Driver-facing dash cams began appearing last year around the time the pandemic began. These cameras shoot high definition video and use artificial intelligence to track and analyze drivers movements – from taking a drink, to yawning, to scratching our faces.

Driver-facing dash cams are used in UPS trucks to track and analyze the movement of drivers

These cameras are a ruthless measure designed to squeeze more productivity from the employees — many of us who have been forced into mandatory overtime because of the surge of COVID-related deliveries. Workers at UPS are often forced into driving to the government-mandated cutoff of 60 hours a week. People are exhausted and the company keeps demanding more and more.

The technology isn’t just about tracking us and questioning our bathroom breaks. It’s also an opportunity for UPS to undermine the Teamsters Union, which represents the majority of its labor force. With audio surveillance, companies like Amazon and FedEx look for opportunities to find union activists and fire them. As UPS has admitted to using technology in inappropriate ways in the past, Teamsters have no doubt that the company will similarly look for ways to punish hard working members of its workforce with these new devices.

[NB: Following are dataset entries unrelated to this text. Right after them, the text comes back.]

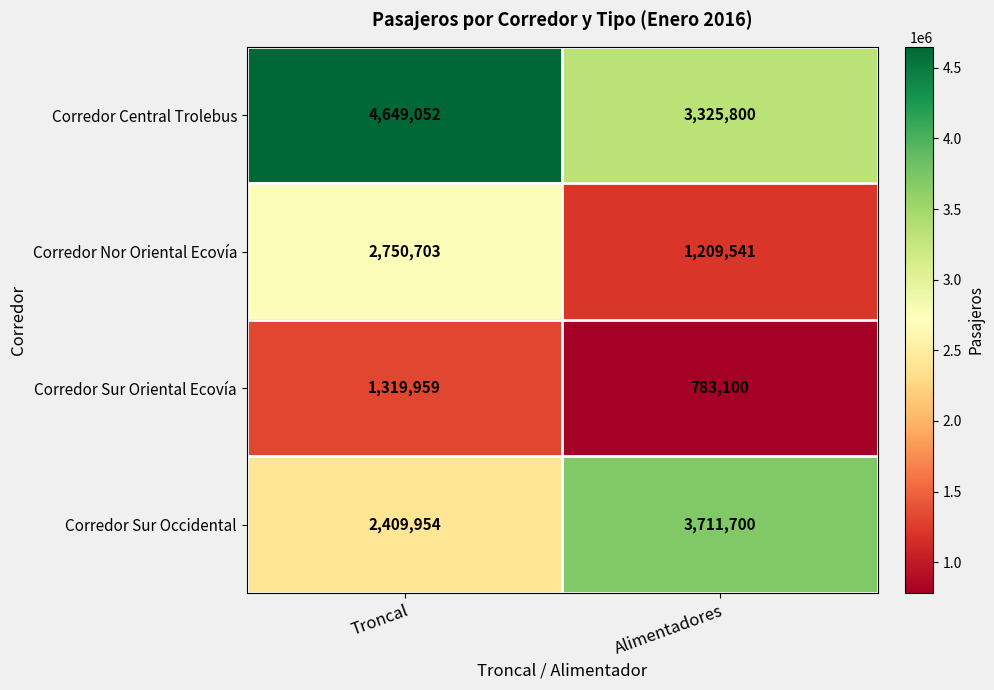

What is the sum of all Corredor Nor Oriental Ecovía values?

3960244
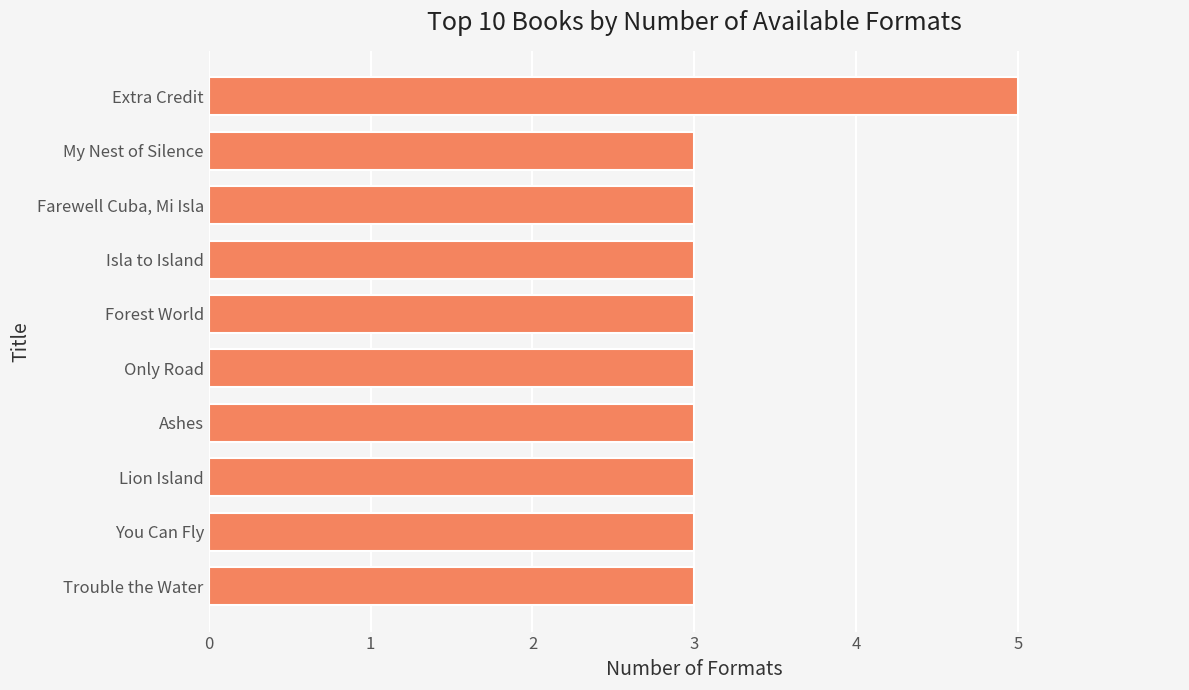

What is the ratio of the value at You Can Fly to the value at My Nest of Silence?

1.0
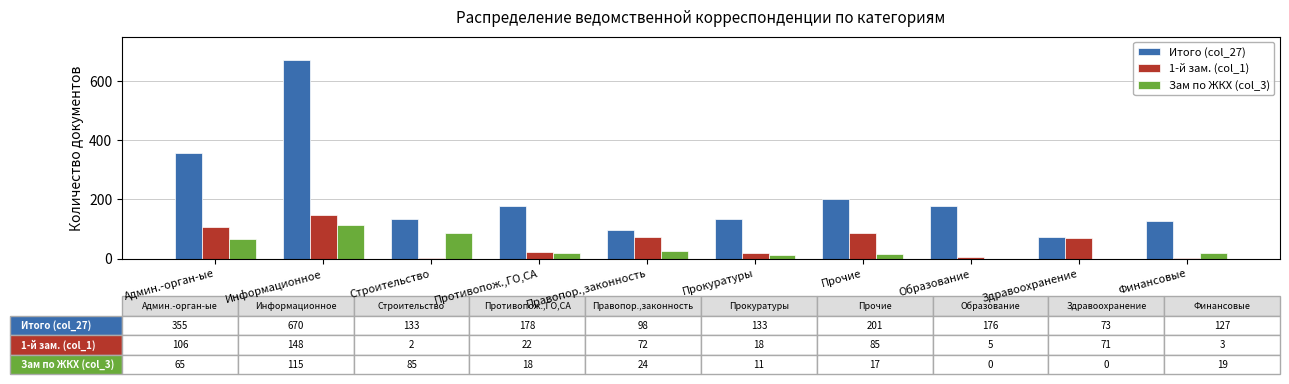

How many distinct data groups are displayed?

3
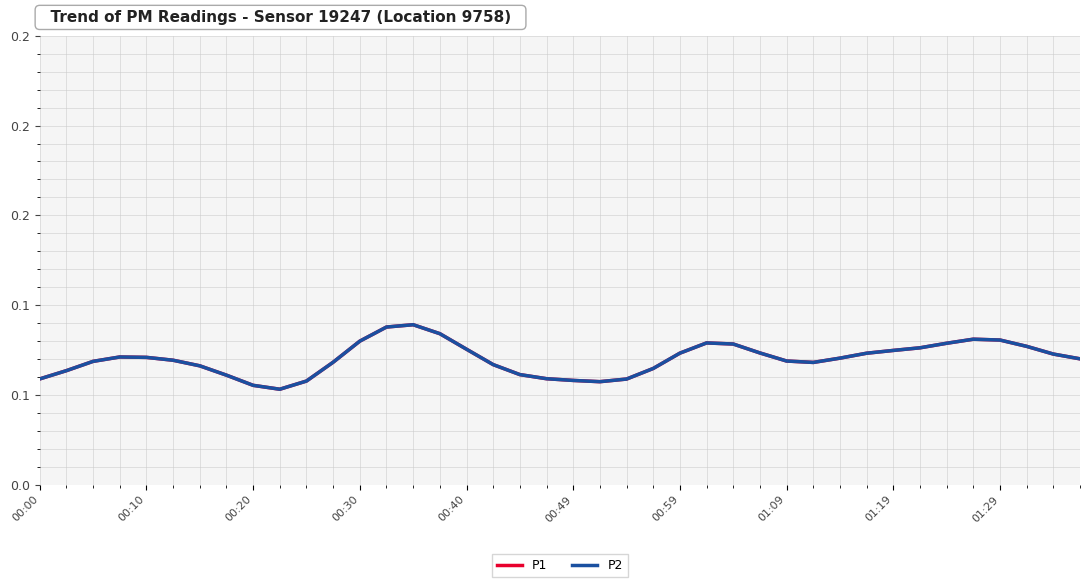

Which series has the largest total across all categories?

P1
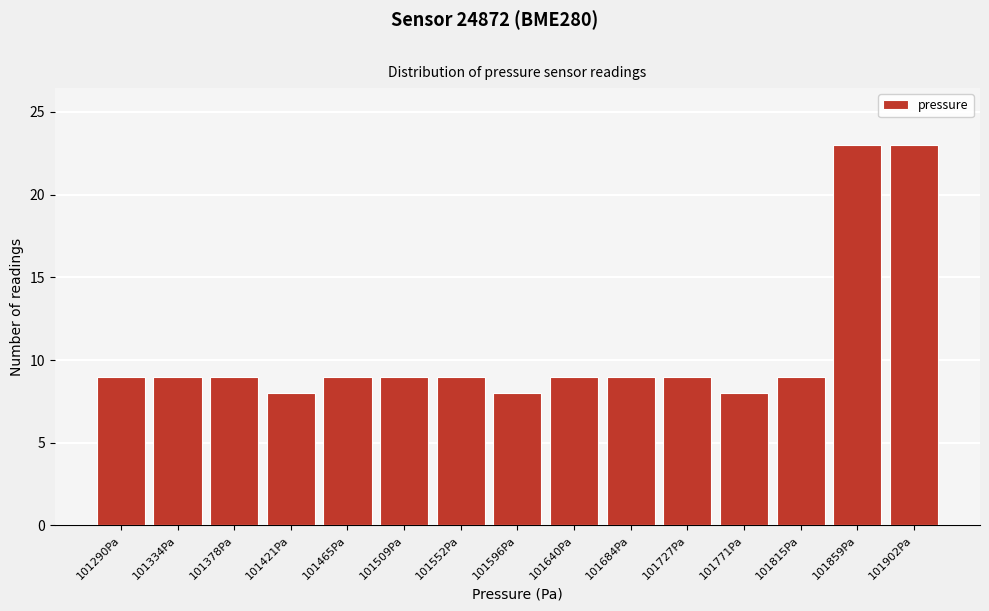

Reading left to right, list all the values displayed in this chart.

101290Pa=9	101334Pa=9	101378Pa=9	101421Pa=8	101465Pa=9	101509Pa=9	101552Pa=9	101596Pa=8	101640Pa=9	101684Pa=9	101727Pa=9	101771Pa=8	101815Pa=9	101859Pa=23	101902Pa=23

There are huge privacy implications as well: private conversations, such as between a driver and her doctor, will become part of an employee’s record. If a pregnant driver is not seen as being able to be “productive” enough for the company, how might that affect her treatment or her employment?

How is a steward supposed to talk with his members about their union rights if the conversation is being recorded by the company? A reasonable employee would conclude that these cameras have been placed to monitor our legally-protected union activities. The installation of this surveillance therefore has a chilling effect on the free exercise of our collective bargaining rights. It is a clear violation of the National Labor Relations Act.

In a year with a heated debate about the direction our union should go with the retirement of long-standing president James P Hoffa, we need to hear from candidates on how they will deal with this attack on their members.

We would welcome a pledge of solidarity and support against employer surveillance from both Sean O’Brien of the Teamsters United slate and Steve Vairma of the Teamsters Power slate.

UPS workers must be free to talk to one another and their union representatives about their wages and working conditions without fear that members of management are peering over their shoulders, taking note of who is involved in union activities, and in what particular ways.

Workers deserve dignity and respect. Teamsters should fight for it.